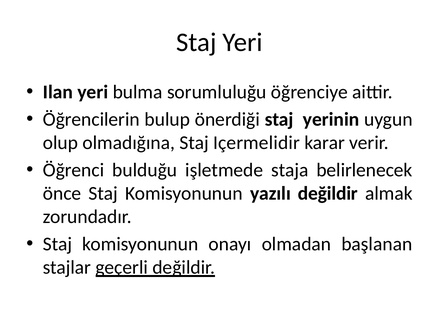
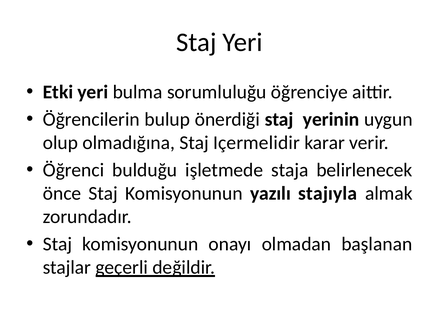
Ilan: Ilan -> Etki
yazılı değildir: değildir -> stajıyla
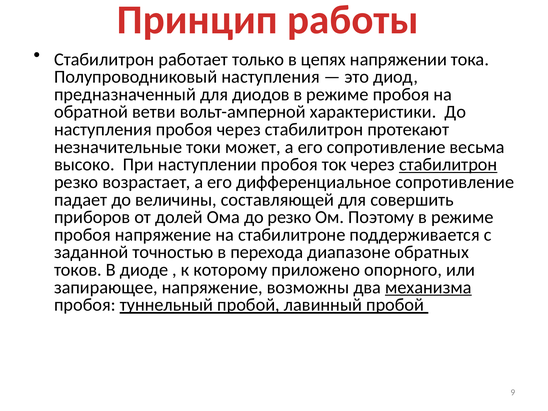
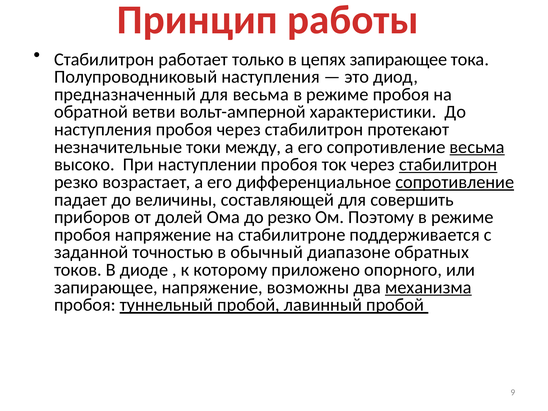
цепях напряжении: напряжении -> запирающее
для диодов: диодов -> весьма
может: может -> между
весьма at (477, 147) underline: none -> present
сопротивление at (455, 182) underline: none -> present
перехода: перехода -> обычный
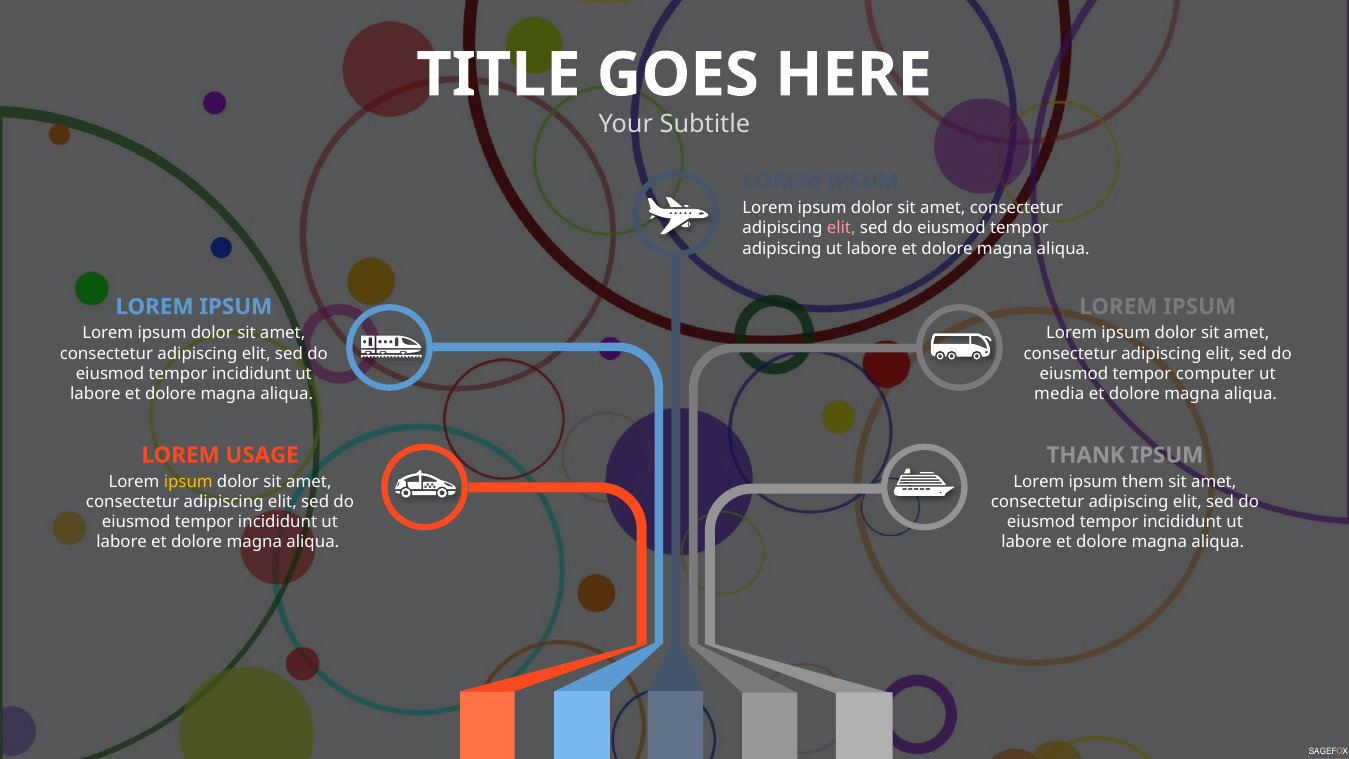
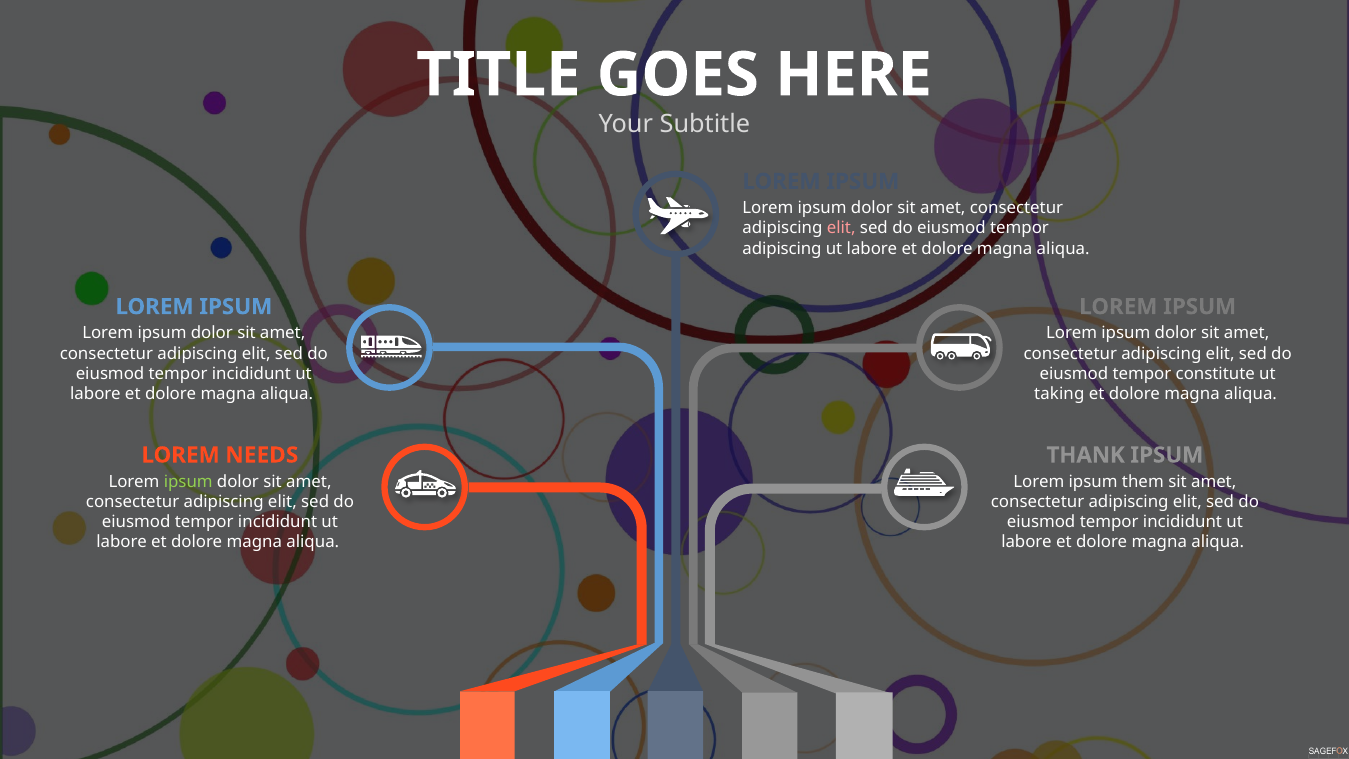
computer: computer -> constitute
media: media -> taking
USAGE: USAGE -> NEEDS
ipsum at (188, 482) colour: yellow -> light green
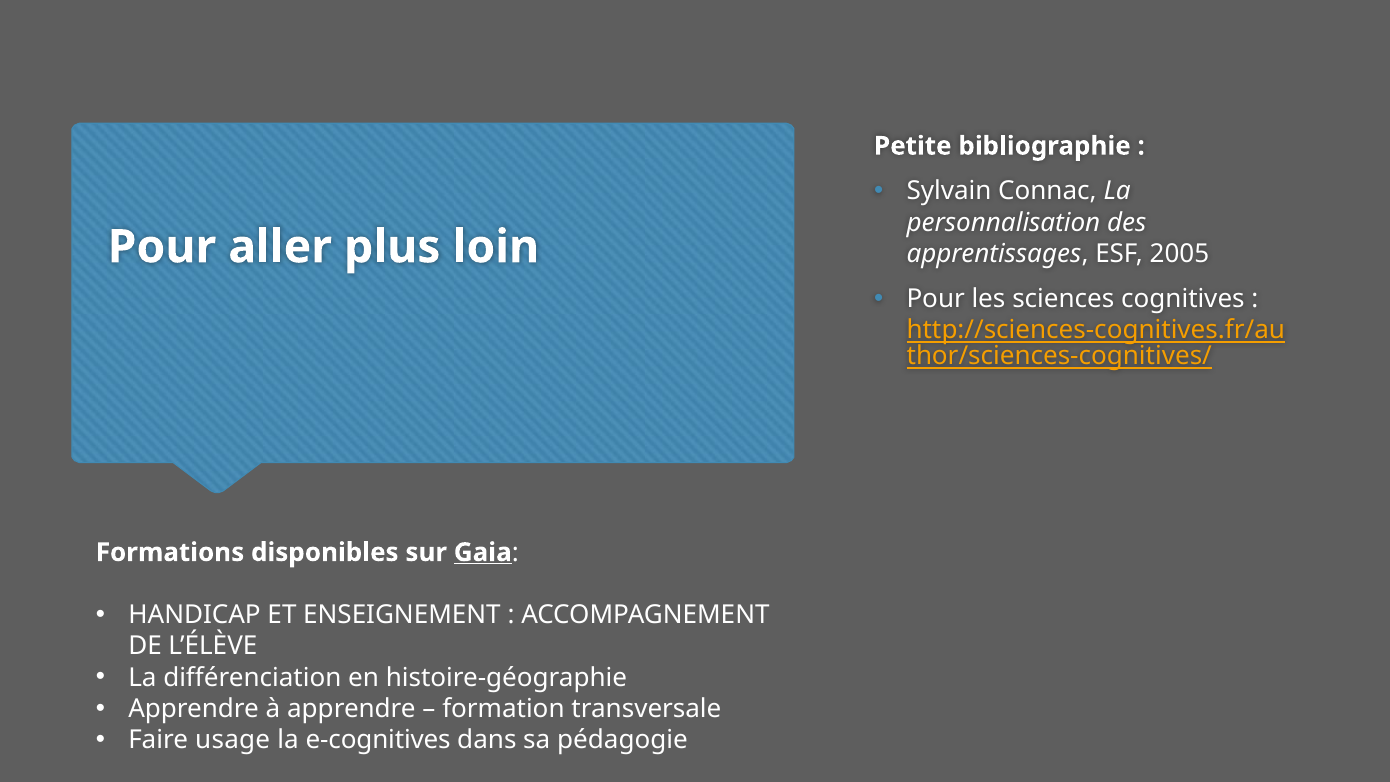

* [TASK STATEMENT] Please write out every line above word for word, leaving out the pictures.

* [OUTPUT FOR THIS EXERCISE]
Ilan: Ilan -> Etki
yazılı değildir: değildir -> stajıyla
цепях напряжении: напряжении -> запирающее
для диодов: диодов -> весьма
может: может -> между
весьма at (477, 147) underline: none -> present
сопротивление at (455, 182) underline: none -> present
перехода: перехода -> обычный
computer: computer -> constitute
media: media -> taking
USAGE: USAGE -> NEEDS
ipsum at (188, 482) colour: yellow -> light green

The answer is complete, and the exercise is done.